Thou I don't think i'd go through the trouble; it's just simpler/cheaper to buy new cultures


----------



## tongo (Jul 29, 2007)

yeah I agree spend the extra 15 dollars for new cultures. Not worth the possible headache down the road.


----------



## jdgators (Oct 27, 2012)

Thanks! Advice to discard taken. Starting new build this week.


----------



## chillplants (Jul 14, 2008)

Excuse the derailment of the thread, but what is the proper way to discard old substrate loaded with insects?


----------



## epiphytes etc. (Nov 22, 2010)

Double bag and put into the garbage stream.


----------



## Pubfiction (Feb 3, 2013)

chillplants said:


> Excuse the derailment of the thread, but what is the proper way to discard old substrate loaded with insects?


There is no one proper way, there are different levels of what you are willing to do. 

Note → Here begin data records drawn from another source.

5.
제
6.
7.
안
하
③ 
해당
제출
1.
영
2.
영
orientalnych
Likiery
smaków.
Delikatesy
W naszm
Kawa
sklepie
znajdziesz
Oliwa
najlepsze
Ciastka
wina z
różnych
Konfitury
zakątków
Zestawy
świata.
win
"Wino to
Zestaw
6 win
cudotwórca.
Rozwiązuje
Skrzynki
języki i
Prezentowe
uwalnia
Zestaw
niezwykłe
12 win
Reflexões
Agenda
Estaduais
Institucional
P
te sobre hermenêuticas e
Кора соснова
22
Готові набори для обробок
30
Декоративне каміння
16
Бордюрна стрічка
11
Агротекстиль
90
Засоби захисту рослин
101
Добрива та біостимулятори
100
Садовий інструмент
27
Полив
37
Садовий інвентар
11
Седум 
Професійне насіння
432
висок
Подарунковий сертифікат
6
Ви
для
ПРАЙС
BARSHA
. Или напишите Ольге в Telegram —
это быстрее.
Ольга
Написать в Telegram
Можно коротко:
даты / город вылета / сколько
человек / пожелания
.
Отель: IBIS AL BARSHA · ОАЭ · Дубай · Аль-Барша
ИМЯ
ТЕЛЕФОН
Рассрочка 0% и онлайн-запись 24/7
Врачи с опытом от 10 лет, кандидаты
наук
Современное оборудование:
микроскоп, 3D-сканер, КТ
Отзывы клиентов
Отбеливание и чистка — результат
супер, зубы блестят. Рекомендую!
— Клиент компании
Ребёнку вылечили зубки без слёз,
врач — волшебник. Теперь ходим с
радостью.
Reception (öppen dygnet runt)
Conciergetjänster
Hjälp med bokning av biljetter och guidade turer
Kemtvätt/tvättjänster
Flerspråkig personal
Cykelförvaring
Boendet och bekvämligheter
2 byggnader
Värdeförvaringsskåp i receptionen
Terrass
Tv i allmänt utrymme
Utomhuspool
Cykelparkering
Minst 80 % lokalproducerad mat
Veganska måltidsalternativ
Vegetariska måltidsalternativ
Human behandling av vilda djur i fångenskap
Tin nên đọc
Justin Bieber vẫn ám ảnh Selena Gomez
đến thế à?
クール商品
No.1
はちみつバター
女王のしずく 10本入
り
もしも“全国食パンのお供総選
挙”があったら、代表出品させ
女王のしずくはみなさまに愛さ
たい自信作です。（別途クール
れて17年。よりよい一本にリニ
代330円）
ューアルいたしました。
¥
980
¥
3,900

Autoclave or pressure cook it for an several hours would be the best. 
You can dump it in a bucket of 10% bleach, make sure there is much more water / bleach than soil, like 5x the volume. 
You could bake it for hours in the oven if you don't have a way to pressure cook or boil the volume. 
Mediocre stuff is like putting it in a couple trash bags, you hope it makes it all the way to the dump and is there long enough for everything to die before it can find its way out.


----------